3. Como é a preparação destes atores que surpreendem, a coordenação técnica, muitos ensaios?

RESPOSTA

 Busco sempre trabalhar com atores de formação teatral sólida. É uma segurança e um conforto. Antes das filmagens fazemos um trabalho de mesa, com no teatro. Eu preciso ouvir os diálogos que escrevi na boca dos atores; nesse momento - e não na hora da filmagem - posso mudar todo o diálogo. Nem sempre o que está no papel funciona na boca de quem o interpreta. Aí vale o truísmo: bons atores não dão palpite, dão subsídio. No entanto, acho que o segredo é a escolha certa; por isso, os testes são fundamentais. Os primeiros testes são sempre feitos só com os assistentes, porque uma simpatia ocasional pode redundar num erro incontornável. Levo este primeiro material para casa, assisto dezenas de vezes e mostro para minha mulher e minha filha. Foi minha mulher quem me fez escolher a genial Vera Mancini, a bêbada de GAROTAS DO ABC. Faço os testes finais, tentando - aí sim - definir detalhes da personificação. Quando a produção permite, gosto de trabalhar com preparadores de elenco. Mas nunca durante as filmagens. Aprendi, depois de ter feito a fotografia de mais de 20 longas metragens, que o ator só pode olhar para uma única pessoa, após o grito de "corta!": o diretor. Como maestro, o diretor é a única anuência possível. Cabe ao diretor extrair o zênite do talento de seus atores. Joseph Mankiewicz, um dos melhores diretores de ator da história, afirmava que - na hora da filmagem - só o ator importava, que todo o aparato e as duzentas pessoas trabalhando ao redor desapareciam como sombras.

4. Em "Falsa Loura" o clima quase extra terrestre/corpóreo que a luz e o movimento me induziram, como o estar num mundo paralelo, numa twilight zone, como o da Venus de Botticelli no momento de consciência de si quando retorna na seqüência final. Isso estava previsto no roteiro?

RESPOSTA

 Sim e não. Como disse acima, o que estava no papel funcionava como mapa, que a rota só era definida na hora, seja na filmagem, na montagem ou no acabamento. Algumas seqüências como a da piscina, onde a protagonista dança com o ídolo, foi construída com muita antecedência; já o passeio pelo Haras - de dia - estava apenas esboçado no papel. O espaço cenográfico, o aparato técnico e a forma de andar dos atores me fizeram decupar a cena na hora da filmagem. O desfecho, apesar de todo o extenuante trabalho de filmagem e produção, só foi definido durante a montagem. O filme não terminava ali.

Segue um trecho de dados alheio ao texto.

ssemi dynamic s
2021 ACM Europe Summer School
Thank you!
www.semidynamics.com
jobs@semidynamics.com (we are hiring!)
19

Havia o calvário da protagonista em câmera lenta, mas a conclusão arremessava o individual para o coletivo, e o filme deveria terminar com todas as operárias em cena, num apêndice quase surrealista. Isso foi filmado e pré-montado. Eu e a montadora Cristina Amaral mudamos tudo no corte final. Em respeito à protagonista e a dignidade emprestada por sua intérprete. Para esta decisão radical foi essencial uma opinião - sem compromisso - emitida pela minha filha, grávida de oito meses. Mulheres grávidas são iluminadas por natureza e em filmes que tratem de personagens femininos deveríamos ouvi-las com atenção.

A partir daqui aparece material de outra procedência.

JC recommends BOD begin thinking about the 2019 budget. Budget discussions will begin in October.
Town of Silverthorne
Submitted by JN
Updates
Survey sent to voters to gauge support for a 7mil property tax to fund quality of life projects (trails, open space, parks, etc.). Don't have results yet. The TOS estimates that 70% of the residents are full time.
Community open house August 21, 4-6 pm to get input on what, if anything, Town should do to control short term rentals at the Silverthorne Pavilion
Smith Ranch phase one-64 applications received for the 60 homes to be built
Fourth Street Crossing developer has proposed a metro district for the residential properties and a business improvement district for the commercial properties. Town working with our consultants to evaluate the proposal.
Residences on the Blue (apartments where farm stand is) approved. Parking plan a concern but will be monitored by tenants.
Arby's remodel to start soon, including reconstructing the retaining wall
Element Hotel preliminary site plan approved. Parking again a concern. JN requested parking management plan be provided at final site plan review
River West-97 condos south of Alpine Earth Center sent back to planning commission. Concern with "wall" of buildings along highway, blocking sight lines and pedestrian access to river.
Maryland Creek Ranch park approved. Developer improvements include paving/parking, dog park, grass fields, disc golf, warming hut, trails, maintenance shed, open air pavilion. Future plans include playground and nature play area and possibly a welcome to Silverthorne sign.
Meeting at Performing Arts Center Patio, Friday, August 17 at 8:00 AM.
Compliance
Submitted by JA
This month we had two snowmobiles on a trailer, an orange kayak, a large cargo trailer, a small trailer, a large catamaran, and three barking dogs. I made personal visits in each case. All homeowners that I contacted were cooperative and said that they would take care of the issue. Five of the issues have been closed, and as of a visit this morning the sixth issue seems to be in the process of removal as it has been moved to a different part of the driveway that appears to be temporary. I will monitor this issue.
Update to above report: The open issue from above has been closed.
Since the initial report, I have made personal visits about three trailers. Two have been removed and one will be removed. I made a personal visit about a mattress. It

5. Quando "Serras da Desordem" ficou pronto me dei conta de como é alma gêmea do "Bang Bang". Você reencontra em seus filmes novos ecos e identidades com outros mais antigos?

RESPOSTA

 Sempre. Cada vez que revejo FALSA LOURA descubro novos pontos de contato com LILIAN M, RELATÓRIO CONFIDENCIAL, de 1974. Os dois filmes falam de mulheres que aprendem na adversidade; que mesmo ofendidas pelos homens, voltam à estrada fortalecidas. Embora, gêmea de LILIAN M, FALSA LOURA tem muita coisa de AMOR, PALAVRA PROSTITUTA, ANJOS DO ARRABALDE, e - é claro - GAROTAS DO ABC. No fundo, a gente está sempre retomando os temas que nos instigam ou angustiam.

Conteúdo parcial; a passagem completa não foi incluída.